▶ WRITTEN PROBLEM:
Please tally the lines in the entries below that contain the string "dotted" and give only that number.

[Stored data entries]

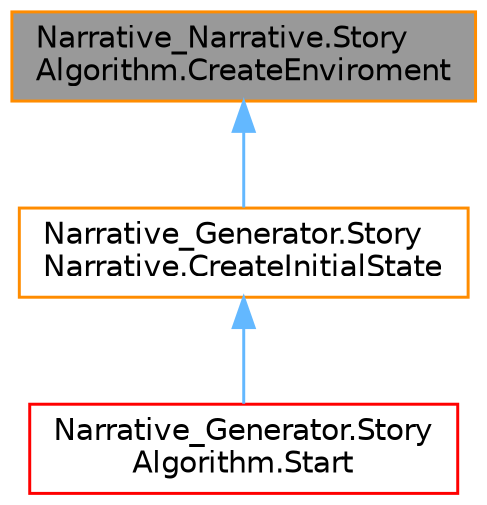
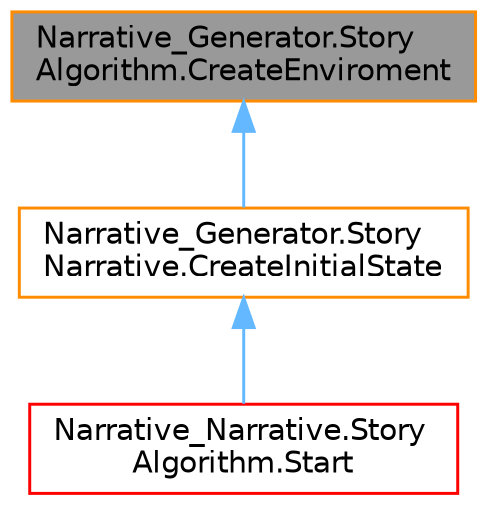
  digraph {
    rankdir=TB
    node [color=darkorange fillcolor=white fontname=Helvetica fontsize=10 shape=box style=filled]
    edge [color=steelblue1 dir=back fontname=Helvetica fontsize=10 labelfontname=Helvetica labelfontsize=10 style=solid]
-   n1 [fillcolor=grey60 fontcolor=black height=0.2 label="Narrative_Narrative.Story\lAlgorithm.CreateEnviroment" width=0.4]
+   n1 [fillcolor=grey60 fontcolor=black height=0.2 label="Narrative_Generator.Story\lAlgorithm.CreateEnviroment" width=0.4]
    n2 [height=0.2 label="Narrative_Generator.Story\lNarrative.CreateInitialState" width=0.4]
-   n3 [color=red height=0.2 label="Narrative_Generator.Story\lAlgorithm.Start" width=0.4]
+   n3 [color=red height=0.2 label="Narrative_Narrative.Story\lAlgorithm.Start" width=0.4]
    n1 -> n2
    n2 -> n3
  }
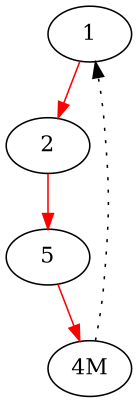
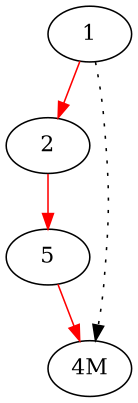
  digraph {
    edge [color=red]
    1
    2
    n3 [label=5]
    "4M"
    1 -> 2
    2 -> n3
    n3 -> "4M"
-   "4M" -> 1 [color=black style=dotted]
+   1 -> "4M" [color=black style=dotted]
  }
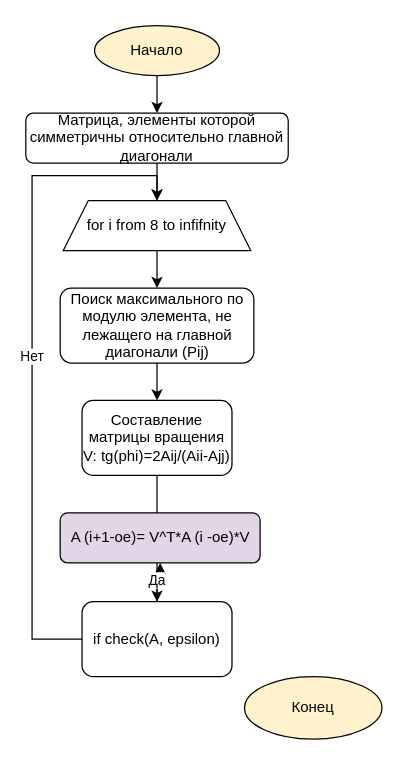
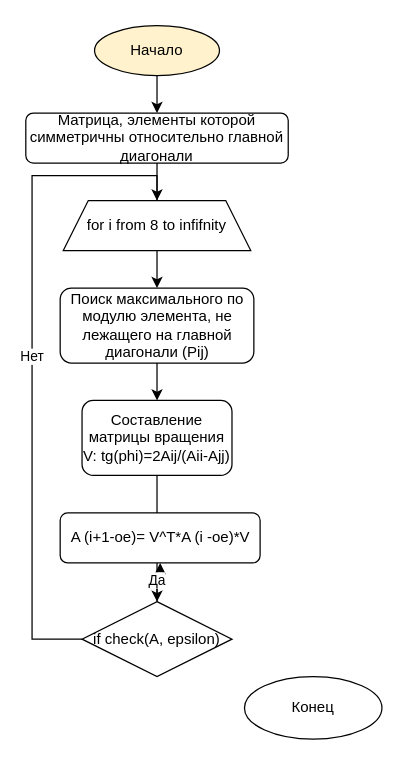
  <mxCell id="0" />
  <mxCell id="1" parent="0" />
  <mxCell id="2" style="edgeStyle=orthogonalEdgeStyle;rounded=0;orthogonalLoop=1;jettySize=auto;html=1;exitX=0.5;exitY=1;exitDx=0;exitDy=0;entryX=0.5;entryY=0;entryDx=0;entryDy=0;" edge="1" parent="1" source="3" target="12"><mxGeometry relative="1" as="geometry" /></mxCell>
  <mxCell id="3" value="Матрица, элементы которой симметричны относительно главной диагонали" style="rounded=1;whiteSpace=wrap;html=1;fontSize=12;glass=0;strokeWidth=1;shadow=0;" parent="1" vertex="1"><mxGeometry x="20" y="90" width="210" height="40" as="geometry" /></mxCell>
  <mxCell id="4" style="edgeStyle=orthogonalEdgeStyle;rounded=0;orthogonalLoop=1;jettySize=auto;html=1;" edge="1" parent="1" source="5" target="3"><mxGeometry relative="1" as="geometry" /></mxCell>
  <mxCell id="5" value="Начало" style="ellipse;whiteSpace=wrap;html=1;fillColor=#fff2cc;" vertex="1" parent="1"><mxGeometry x="75" y="20" width="100" height="40" as="geometry" /></mxCell>
  <mxCell id="6" value="" style="edgeStyle=orthogonalEdgeStyle;rounded=0;orthogonalLoop=1;jettySize=auto;html=1;" edge="1" parent="1" source="7" target="9"><mxGeometry relative="1" as="geometry" /></mxCell>
  <mxCell id="7" value="Поиск максимального по модулю элемента, не лежащего на главной диагонали (Pij)" style="rounded=1;whiteSpace=wrap;html=1;" vertex="1" parent="1"><mxGeometry x="47.5" y="230" width="155" height="60" as="geometry" /></mxCell>
  <mxCell id="8" value="" style="edgeStyle=orthogonalEdgeStyle;rounded=0;orthogonalLoop=1;jettySize=auto;html=1;" edge="1" parent="1" source="9" target="15"><mxGeometry relative="1" as="geometry" /></mxCell>
  <mxCell id="9" value="Составление матрицы вращения V: tg(phi)=2Aij/(Aii-Ajj)" style="rounded=1;whiteSpace=wrap;html=1;" vertex="1" parent="1"><mxGeometry x="65" y="320" width="120" height="60" as="geometry" /></mxCell>
- <mxCell id="10" value="A (i+1-ое)= V^T*A (i -ое)*V" style="rounded=1;whiteSpace=wrap;html=1;fillColor=#e1d5e7;" vertex="1" parent="1"><mxGeometry x="47.5" y="410" width="160" height="40" as="geometry" /></mxCell>
+ <mxCell id="10" value="A (i+1-ое)= V^T*A (i -ое)*V" style="rounded=1;whiteSpace=wrap;html=1;" vertex="1" parent="1"><mxGeometry x="47.5" y="410" width="160" height="40" as="geometry" /></mxCell>
  <mxCell id="11" value="" style="edgeStyle=orthogonalEdgeStyle;rounded=0;orthogonalLoop=1;jettySize=auto;html=1;" edge="1" parent="1" source="12" target="7"><mxGeometry relative="1" as="geometry" /></mxCell>
  <mxCell id="12" value="for i from 8 to infifnity" style="shape=trapezoid;perimeter=trapezoidPerimeter;whiteSpace=wrap;html=1;fixedSize=1;" vertex="1" parent="1"><mxGeometry x="50" y="160" width="150" height="40" as="geometry" /></mxCell>
  <mxCell id="13" value="Да" style="edgeStyle=orthogonalEdgeStyle;rounded=0;orthogonalLoop=1;jettySize=auto;html=1;" edge="1" parent="1" source="15" target="10"><mxGeometry relative="1" as="geometry" /></mxCell>
- <mxCell id="14" value="Нет" style="edgeStyle=orthogonalEdgeStyle;rounded=0;orthogonalLoop=1;jettySize=auto;html=1;exitX=0;exitY=0.5;exitDx=0;exitDy=0;entryX=0.5;entryY=0;entryDx=0;entryDy=0;" edge="1" parent="1" source="15" target="12"><mxGeometry relative="1" as="geometry"><Array as="points"><mxPoint x="25" y="511" /><mxPoint x="25" y="140" /><mxPoint x="125" y="140" /></Array></mxGeometry></mxCell>
- <mxCell id="15" value="if check(A, epsilon)" style="whiteSpace=wrap;html=1;rounded=1;" vertex="1" parent="1"><mxGeometry x="65" y="481" width="120" height="60" as="geometry" /></mxCell>
- <mxCell id="16" value="Конец" style="ellipse;whiteSpace=wrap;html=1;fillColor=#fff2cc;" vertex="1" parent="1"><mxGeometry x="195" y="541" width="110" height="50" as="geometry" /></mxCell>
+ <mxCell id="14" value="Нет" style="edgeStyle=orthogonalEdgeStyle;rounded=0;orthogonalLoop=1;jettySize=auto;html=1;exitX=0;exitY=0.5;exitDx=0;exitDy=0;entryX=0.5;entryY=0;entryDx=0;entryDy=0;endArrow=none;" edge="1" parent="1" source="15" target="12"><mxGeometry relative="1" as="geometry"><Array as="points"><mxPoint x="25" y="511" /><mxPoint x="25" y="140" /><mxPoint x="125" y="140" /></Array></mxGeometry></mxCell>
+ <mxCell id="15" value="if check(A, epsilon)" style="rhombus;whiteSpace=wrap;html=1;" vertex="1" parent="1"><mxGeometry x="65" y="481" width="120" height="60" as="geometry" /></mxCell>
+ <mxCell id="16" value="Конец" style="ellipse;whiteSpace=wrap;html=1;" vertex="1" parent="1"><mxGeometry x="195" y="541" width="110" height="50" as="geometry" /></mxCell>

▶ ANSWER FOR THE TASK:
2